Selected text

========================================================================

\clearpage

\title{Appendix}
\onecolumn



\section{Implementation Details}
\label{app:details}

In this section we provide more technical details about our implementation of watermark generators. 
Hyper-parameters and computing infrastructure information is also provided. 


\subsection{Watermark Generator}
\label{app:wm-details}


In this work, we use MNIST digits~\citep{lecun1998gradient} and MNIST letters~\citep{cohen2017emnist} to create watermarks. 
Generated watermarks are grayscaled of size $ 64 \times 64$.
Watermark generators are parameterized by a three-hidden-layer MLP conditional VAEs following \citet{sohn2015learning}. 

\textbf{Controllable Location.}
To make watermark location controllable, when training the watermark generator, 
we put digits and letters in various locations in the image, by assigning different padding sizes to four sides. 
Based on this, we calculated the left and bottom padding ratios lying in $[0, 1]$. 
To be more specific, the watermark is placed at the \textit{leftmost} region when the left padding ratio takes 0, and at the \textit{rightmost} region when it takes 1. 
Bottom padding ratio functions in a similar way. 
In the training, the two padding ratios, together with the digit index (0-9), are used as conditions. 


\textbf{Watermark Optimization.}
In Alg \ref{alg:main}, {\name} uses the fixed pre-trained CVAE and optimizes its latent code and two padding ratios to learn watermarks.

========================================================================

Provided records
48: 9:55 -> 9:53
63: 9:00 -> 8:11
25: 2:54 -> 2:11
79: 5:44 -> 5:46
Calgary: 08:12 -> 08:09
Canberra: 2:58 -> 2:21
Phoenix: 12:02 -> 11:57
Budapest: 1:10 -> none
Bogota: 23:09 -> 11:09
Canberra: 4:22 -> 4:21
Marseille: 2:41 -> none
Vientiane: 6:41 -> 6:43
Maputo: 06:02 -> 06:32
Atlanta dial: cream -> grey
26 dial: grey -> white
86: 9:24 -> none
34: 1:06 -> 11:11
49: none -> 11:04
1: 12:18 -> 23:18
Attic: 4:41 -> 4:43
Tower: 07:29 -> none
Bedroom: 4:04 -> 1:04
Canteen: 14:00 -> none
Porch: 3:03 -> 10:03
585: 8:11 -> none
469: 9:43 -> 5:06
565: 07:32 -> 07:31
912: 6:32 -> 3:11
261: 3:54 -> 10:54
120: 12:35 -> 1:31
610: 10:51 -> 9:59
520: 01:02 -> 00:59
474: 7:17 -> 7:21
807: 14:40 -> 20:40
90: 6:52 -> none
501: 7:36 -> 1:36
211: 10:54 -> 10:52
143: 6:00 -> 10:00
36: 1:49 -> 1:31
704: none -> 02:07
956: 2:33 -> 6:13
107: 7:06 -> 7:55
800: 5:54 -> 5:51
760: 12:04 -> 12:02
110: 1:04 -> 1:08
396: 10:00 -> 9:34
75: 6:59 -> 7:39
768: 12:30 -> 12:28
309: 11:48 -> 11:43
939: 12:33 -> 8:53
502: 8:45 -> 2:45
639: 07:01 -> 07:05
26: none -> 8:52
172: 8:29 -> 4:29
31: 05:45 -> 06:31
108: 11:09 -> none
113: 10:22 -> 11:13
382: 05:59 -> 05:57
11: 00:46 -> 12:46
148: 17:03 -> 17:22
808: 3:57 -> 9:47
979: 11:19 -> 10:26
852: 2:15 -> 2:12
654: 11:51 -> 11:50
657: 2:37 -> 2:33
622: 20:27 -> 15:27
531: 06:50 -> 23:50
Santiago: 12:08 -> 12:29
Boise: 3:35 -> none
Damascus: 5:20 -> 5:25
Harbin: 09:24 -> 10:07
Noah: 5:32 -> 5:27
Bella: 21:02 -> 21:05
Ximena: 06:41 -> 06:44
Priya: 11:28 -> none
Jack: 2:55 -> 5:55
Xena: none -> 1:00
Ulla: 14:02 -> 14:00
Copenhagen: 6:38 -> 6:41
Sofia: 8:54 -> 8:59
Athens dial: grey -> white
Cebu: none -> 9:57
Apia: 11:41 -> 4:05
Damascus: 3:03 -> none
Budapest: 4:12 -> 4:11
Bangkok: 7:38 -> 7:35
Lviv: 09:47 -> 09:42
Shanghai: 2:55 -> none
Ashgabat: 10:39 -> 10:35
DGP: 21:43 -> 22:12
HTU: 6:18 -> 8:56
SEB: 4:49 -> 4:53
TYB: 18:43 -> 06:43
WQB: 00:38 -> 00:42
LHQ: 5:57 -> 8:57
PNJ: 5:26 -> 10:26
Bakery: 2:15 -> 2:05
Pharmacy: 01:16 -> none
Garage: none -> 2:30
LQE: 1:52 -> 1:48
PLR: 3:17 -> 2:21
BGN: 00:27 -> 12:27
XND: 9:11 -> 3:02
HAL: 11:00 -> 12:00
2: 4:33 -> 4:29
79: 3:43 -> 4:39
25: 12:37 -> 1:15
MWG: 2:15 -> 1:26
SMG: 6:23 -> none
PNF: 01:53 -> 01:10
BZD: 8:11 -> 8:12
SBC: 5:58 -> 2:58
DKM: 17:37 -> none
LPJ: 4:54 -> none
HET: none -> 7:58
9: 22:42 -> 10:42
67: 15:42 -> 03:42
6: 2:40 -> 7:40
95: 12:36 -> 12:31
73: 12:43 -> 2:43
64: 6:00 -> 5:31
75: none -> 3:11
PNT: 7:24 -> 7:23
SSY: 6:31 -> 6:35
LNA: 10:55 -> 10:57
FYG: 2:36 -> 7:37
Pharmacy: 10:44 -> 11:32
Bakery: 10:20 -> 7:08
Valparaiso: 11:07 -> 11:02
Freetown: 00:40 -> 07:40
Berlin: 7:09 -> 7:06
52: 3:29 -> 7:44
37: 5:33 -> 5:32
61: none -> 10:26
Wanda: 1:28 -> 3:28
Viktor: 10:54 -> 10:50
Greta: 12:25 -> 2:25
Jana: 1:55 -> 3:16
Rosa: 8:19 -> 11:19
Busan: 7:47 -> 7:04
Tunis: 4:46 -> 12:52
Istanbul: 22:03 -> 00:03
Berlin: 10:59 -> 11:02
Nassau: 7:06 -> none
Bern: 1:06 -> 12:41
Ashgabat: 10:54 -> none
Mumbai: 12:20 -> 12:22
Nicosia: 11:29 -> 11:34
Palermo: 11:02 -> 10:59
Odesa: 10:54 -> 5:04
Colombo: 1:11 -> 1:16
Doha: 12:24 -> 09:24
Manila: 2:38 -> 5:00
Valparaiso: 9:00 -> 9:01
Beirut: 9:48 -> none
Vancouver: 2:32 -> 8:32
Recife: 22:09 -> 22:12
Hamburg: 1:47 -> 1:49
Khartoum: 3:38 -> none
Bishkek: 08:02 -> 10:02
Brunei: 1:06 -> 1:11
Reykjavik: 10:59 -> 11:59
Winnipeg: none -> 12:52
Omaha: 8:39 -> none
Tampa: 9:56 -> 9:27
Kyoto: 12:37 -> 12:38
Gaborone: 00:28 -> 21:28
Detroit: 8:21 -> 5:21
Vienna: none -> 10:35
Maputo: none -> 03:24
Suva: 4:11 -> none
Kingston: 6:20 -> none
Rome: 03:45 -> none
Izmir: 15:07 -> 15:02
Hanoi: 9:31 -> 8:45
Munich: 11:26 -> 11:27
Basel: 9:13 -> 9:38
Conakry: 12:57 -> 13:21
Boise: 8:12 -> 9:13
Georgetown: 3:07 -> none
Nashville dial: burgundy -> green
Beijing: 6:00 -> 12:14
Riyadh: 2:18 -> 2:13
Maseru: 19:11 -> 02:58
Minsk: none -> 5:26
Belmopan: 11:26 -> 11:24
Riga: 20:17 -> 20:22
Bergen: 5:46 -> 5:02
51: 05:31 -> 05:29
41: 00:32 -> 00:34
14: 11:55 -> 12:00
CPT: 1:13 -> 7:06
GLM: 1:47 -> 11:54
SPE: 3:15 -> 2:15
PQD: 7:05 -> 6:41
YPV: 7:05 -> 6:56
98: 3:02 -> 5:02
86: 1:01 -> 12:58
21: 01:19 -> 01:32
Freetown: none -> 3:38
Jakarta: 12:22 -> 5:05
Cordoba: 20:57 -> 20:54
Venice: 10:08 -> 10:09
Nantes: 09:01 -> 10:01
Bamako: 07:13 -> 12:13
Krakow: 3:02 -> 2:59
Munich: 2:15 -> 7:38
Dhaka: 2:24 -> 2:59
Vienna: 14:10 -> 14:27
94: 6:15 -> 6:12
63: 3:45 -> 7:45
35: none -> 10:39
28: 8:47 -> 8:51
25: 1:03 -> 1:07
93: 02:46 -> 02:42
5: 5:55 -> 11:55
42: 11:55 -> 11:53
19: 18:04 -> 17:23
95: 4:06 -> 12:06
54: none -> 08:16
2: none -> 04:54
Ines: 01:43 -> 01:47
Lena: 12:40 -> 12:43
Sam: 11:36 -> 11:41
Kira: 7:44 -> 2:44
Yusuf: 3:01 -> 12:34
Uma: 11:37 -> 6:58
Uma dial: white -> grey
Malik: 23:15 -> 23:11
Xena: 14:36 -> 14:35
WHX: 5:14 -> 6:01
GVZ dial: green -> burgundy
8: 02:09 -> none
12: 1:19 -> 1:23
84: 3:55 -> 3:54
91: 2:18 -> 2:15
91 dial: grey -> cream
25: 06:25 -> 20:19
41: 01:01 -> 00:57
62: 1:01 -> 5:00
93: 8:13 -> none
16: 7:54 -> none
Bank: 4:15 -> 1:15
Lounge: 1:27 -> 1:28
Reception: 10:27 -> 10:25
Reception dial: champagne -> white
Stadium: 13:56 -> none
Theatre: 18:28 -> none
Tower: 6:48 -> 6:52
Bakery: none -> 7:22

========================================================================

Required task 1
Please rewrite the records, everything from their start down through the line containing "XND: 9:11 -> 3:02", replacing "none" with "blank" and leaving all else unchanged.
Required task 2
Carry the appendix on watermark generators forward from the point where it stops.
The appendix text and the records come from unrelated sources.

Written response 1
48: 9:55 -> 9:53
63: 9:00 -> 8:11
25: 2:54 -> 2:11
79: 5:44 -> 5:46
Calgary: 08:12 -> 08:09
Canberra: 2:58 -> 2:21
Phoenix: 12:02 -> 11:57
Budapest: 1:10 -> blank
Bogota: 23:09 -> 11:09
Canberra: 4:22 -> 4:21
Marseille: 2:41 -> blank
Vientiane: 6:41 -> 6:43
Maputo: 06:02 -> 06:32
Atlanta dial: cream -> grey
26 dial: grey -> white
86: 9:24 -> blank
34: 1:06 -> 11:11
49: blank -> 11:04
1: 12:18 -> 23:18
Attic: 4:41 -> 4:43
Tower: 07:29 -> blank
Bedroom: 4:04 -> 1:04
Canteen: 14:00 -> blank
Porch: 3:03 -> 10:03
585: 8:11 -> blank
469: 9:43 -> 5:06
565: 07:32 -> 07:31
912: 6:32 -> 3:11
261: 3:54 -> 10:54
120: 12:35 -> 1:31
610: 10:51 -> 9:59
520: 01:02 -> 00:59
474: 7:17 -> 7:21
807: 14:40 -> 20:40
90: 6:52 -> blank
501: 7:36 -> 1:36
211: 10:54 -> 10:52
143: 6:00 -> 10:00
36: 1:49 -> 1:31
704: blank -> 02:07
956: 2:33 -> 6:13
107: 7:06 -> 7:55
800: 5:54 -> 5:51
760: 12:04 -> 12:02
110: 1:04 -> 1:08
396: 10:00 -> 9:34
75: 6:59 -> 7:39
768: 12:30 -> 12:28
309: 11:48 -> 11:43
939: 12:33 -> 8:53
502: 8:45 -> 2:45
639: 07:01 -> 07:05
26: blank -> 8:52
172: 8:29 -> 4:29
31: 05:45 -> 06:31
108: 11:09 -> blank
113: 10:22 -> 11:13
382: 05:59 -> 05:57
11: 00:46 -> 12:46
148: 17:03 -> 17:22
808: 3:57 -> 9:47
979: 11:19 -> 10:26
852: 2:15 -> 2:12
654: 11:51 -> 11:50
657: 2:37 -> 2:33
622: 20:27 -> 15:27
531: 06:50 -> 23:50
Santiago: 12:08 -> 12:29
Boise: 3:35 -> blank
Damascus: 5:20 -> 5:25
Harbin: 09:24 -> 10:07
Noah: 5:32 -> 5:27
Bella: 21:02 -> 21:05
Ximena: 06:41 -> 06:44
Priya: 11:28 -> blank
Jack: 2:55 -> 5:55
Xena: blank -> 1:00
Ulla: 14:02 -> 14:00
Copenhagen: 6:38 -> 6:41
Sofia: 8:54 -> 8:59
Athens dial: grey -> white
Cebu: blank -> 9:57
Apia: 11:41 -> 4:05
Damascus: 3:03 -> blank
Budapest: 4:12 -> 4:11
Bangkok: 7:38 -> 7:35
Lviv: 09:47 -> 09:42
Shanghai: 2:55 -> blank
Ashgabat: 10:39 -> 10:35
DGP: 21:43 -> 22:12
HTU: 6:18 -> 8:56
SEB: 4:49 -> 4:53
TYB: 18:43 -> 06:43
WQB: 00:38 -> 00:42
LHQ: 5:57 -> 8:57
PNJ: 5:26 -> 10:26
Bakery: 2:15 -> 2:05
Pharmacy: 01:16 -> blank
Garage: blank -> 2:30
LQE: 1:52 -> 1:48
PLR: 3:17 -> 2:21
BGN: 00:27 -> 12:27
XND: 9:11 -> 3:02

Written response 2
This parameterization allows us to maintain a good \textbf{watermark readability}. 
To further satisfies the image readability, we define $\mathcal R (\mv) = \| \mv \|_1$ to avoid learning an excessive watermark.


\textbf{Differentiable Approximation for Mask Matrix.}
To obtain a differentiable approximation for masking matrix in inpainting, we define 
\begin{align*}
    \Amat_m = \text{diag}\left(\text{sig}\left(\frac{m_1 - \alpha}{\beta}\right), \dots, \text{sig}\left(\frac{m_n - \alpha}{\beta}\right)  \right),
\end{align*}
and use $\alpha=0.15, \beta=0.01$. 
See inpainting observations in Figure \ref{fig:main} generated with this differentiable approximation.

\textbf{Initialization}
Due to the highly non-smooth nature in location parameters, 
in {\name}, we conduct a 3-by-3 grid search on watermark locations before running the complete algorithm. This search is based on the reconstruction quality from a 50-step MLE solution, as detailed in \cite{liu2023aipo}.  



\subsection{Hyperparameters}

We summarize all hyperparameters used in this paper in Table \ref{tab:hparams}, which we found working well. 
In execution, we rescale $\mathcal{R}(\mv)$ terms before tuning its weight to avoid bearing with the magnitude difference. 
Here we also provide a few clarification on some choices.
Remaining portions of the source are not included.